### Recorded information
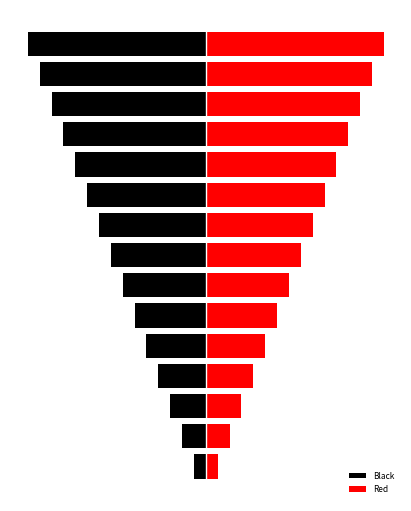

At which label does Black reach its minimum?

14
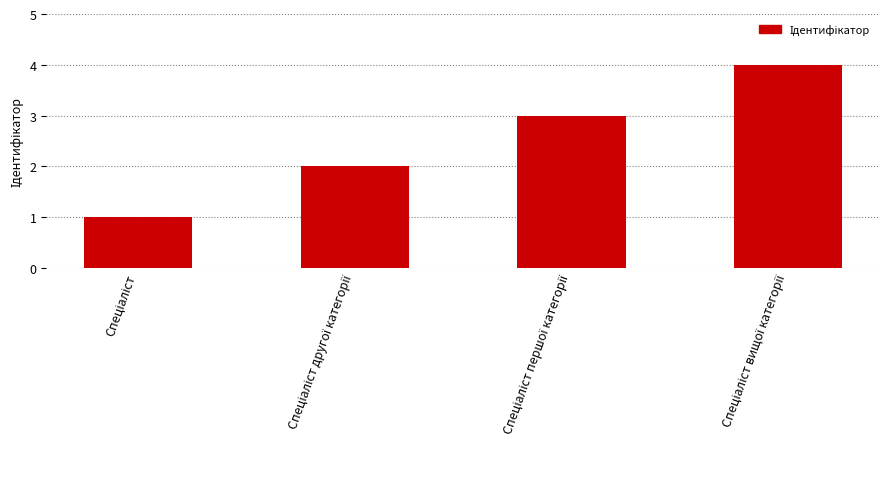

How many bars are there in total?

4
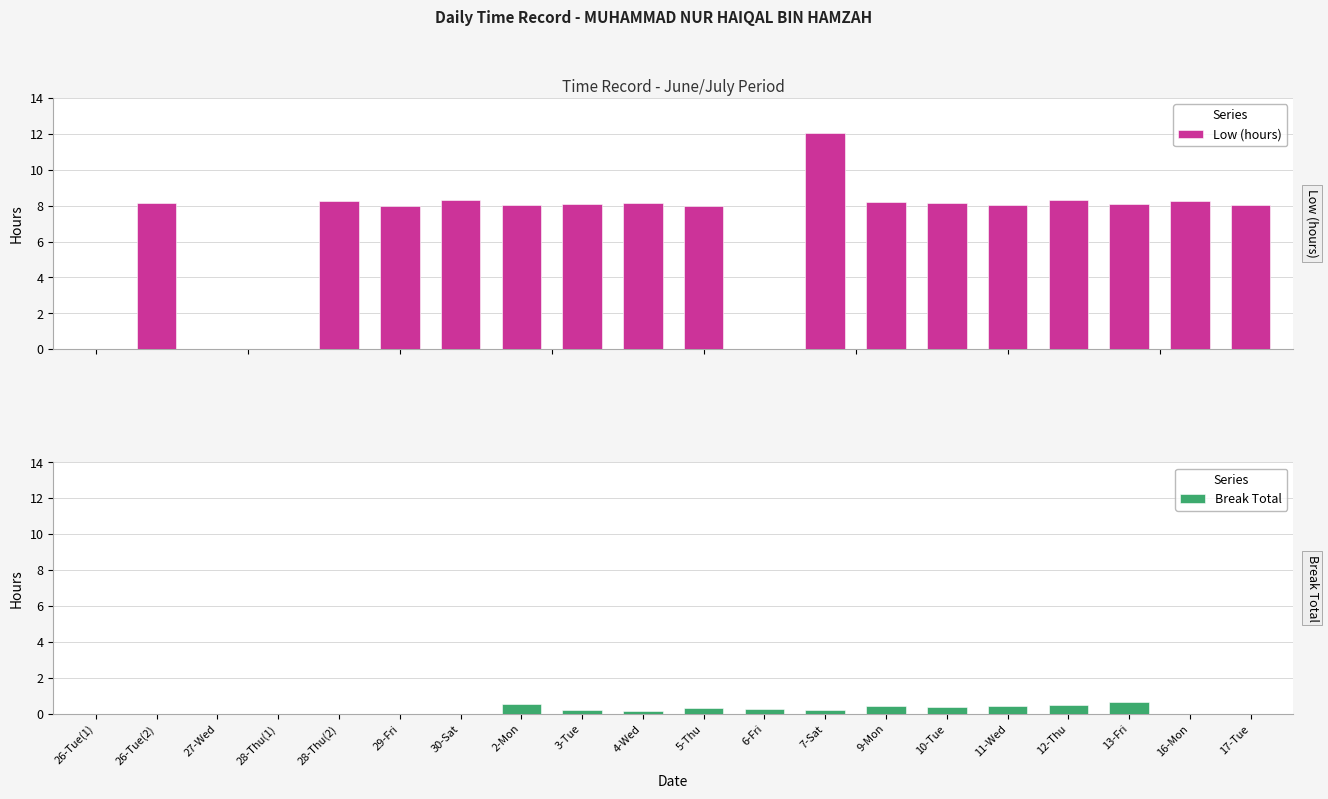

Reading left to right, extract all data points from this chart.

Low (hours): 26-Tue(1)=0.0	26-Tue(2)=8.1	27-Wed=0.0	28-Thu(1)=0.0	28-Thu(2)=8.2	29-Fri=8.0	30-Sat=8.3	2-Mon=8.0	3-Tue=8.1	4-Wed=8.2	5-Thu=8.0	6-Fri=0.0	7-Sat=12.1	9-Mon=8.2	10-Tue=8.1	11-Wed=8.1	12-Thu=8.3	13-Fri=8.1	16-Mon=8.2	17-Tue=8.1
Break Total: 26-Tue(1)=0.0	26-Tue(2)=0.0	27-Wed=0.0	28-Thu(1)=0.0	28-Thu(2)=0.0	29-Fri=0.0	30-Sat=0.0	2-Mon=0.6	3-Tue=0.2	4-Wed=0.1	5-Thu=0.3	6-Fri=0.3	7-Sat=0.2	9-Mon=0.5	10-Tue=0.4	11-Wed=0.4	12-Thu=0.5	13-Fri=0.7	16-Mon=0.0	17-Tue=0.0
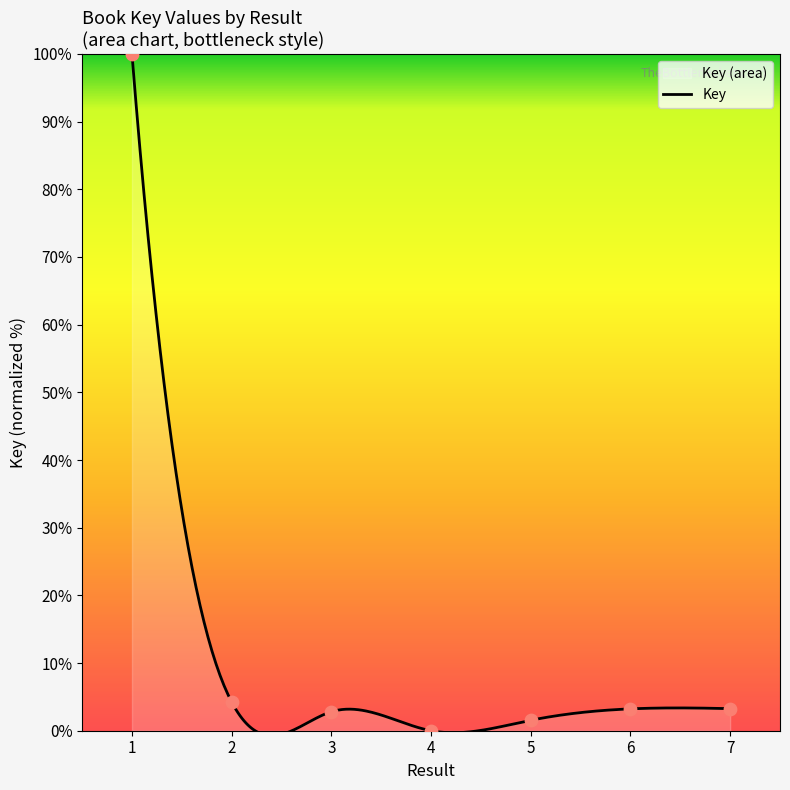

What is the change in value from 5 to 7?

+1.7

### Request
Rewrite the items starting at the line that contains "Reading left to" and continuing through the end of the items, with "extract" changed to "list" and everything else left unchanged. Omit the pictures from the result.

### Output
Reading left to right, list all data points from this chart.

Low (hours): 26-Tue(1)=0.0	26-Tue(2)=8.1	27-Wed=0.0	28-Thu(1)=0.0	28-Thu(2)=8.2	29-Fri=8.0	30-Sat=8.3	2-Mon=8.0	3-Tue=8.1	4-Wed=8.2	5-Thu=8.0	6-Fri=0.0	7-Sat=12.1	9-Mon=8.2	10-Tue=8.1	11-Wed=8.1	12-Thu=8.3	13-Fri=8.1	16-Mon=8.2	17-Tue=8.1
Break Total: 26-Tue(1)=0.0	26-Tue(2)=0.0	27-Wed=0.0	28-Thu(1)=0.0	28-Thu(2)=0.0	29-Fri=0.0	30-Sat=0.0	2-Mon=0.6	3-Tue=0.2	4-Wed=0.1	5-Thu=0.3	6-Fri=0.3	7-Sat=0.2	9-Mon=0.5	10-Tue=0.4	11-Wed=0.4	12-Thu=0.5	13-Fri=0.7	16-Mon=0.0	17-Tue=0.0

What is the change in value from 5 to 7?

+1.7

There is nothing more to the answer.